Today's the first day I had money since Saturday. Didn't think anything of it Sunday. Used what I had saved. Then I had nothing Monday. Or Tuesday. Or Wednesday. It was awful. Got scared He might be trying to get rid of me. Doesn't make sense, I know. But He's unpredictable. Could have been true.
Wasn't. Got my money this morning when I came back. Salary, allowance, whatever. Usual amount. Not making up for what I missed. Kind of upset about it.
How do you people do it? The Runners, I mean. You don't have any income, right? Had to go to a soup kitchen. Felt like Oliver Twist. Awful food too. Been homeless for months, sure, but I've always had a little money. Paid for my own food.
No, I'll stop whining. If it happens again, I'll live. Just won't be able to post. No big deal.
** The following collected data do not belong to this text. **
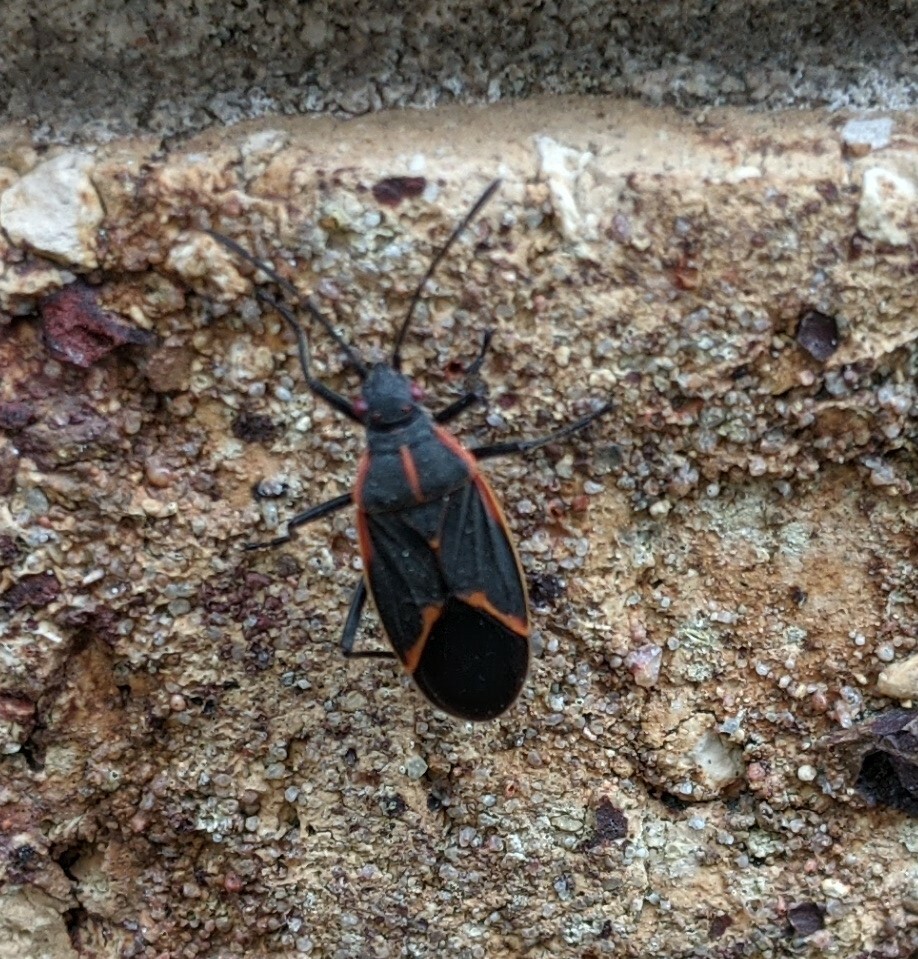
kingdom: Animalia
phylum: Arthropoda
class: Insecta
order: Hemiptera
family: Rhopalidae
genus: Boisea
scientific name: Boisea trivittata
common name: Boxelder bug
Also, it's almost been a year since my mother died. Monday's the anniversary. On one hand, haven't lived a full year since then. On the other, feel like I've lived a whole life like this. Never thought then I'd still be alive now. Thought I was done for when I saw Him. Especially after He started killing off people I knew. But I am. Half alive is still alive.
Don't want to live forever like this. Don't want to die yet either. Can't say for sure things won't get better. Maybe He'll let me go after a year, even. Doubt it. But He's unpredictable. Could be true.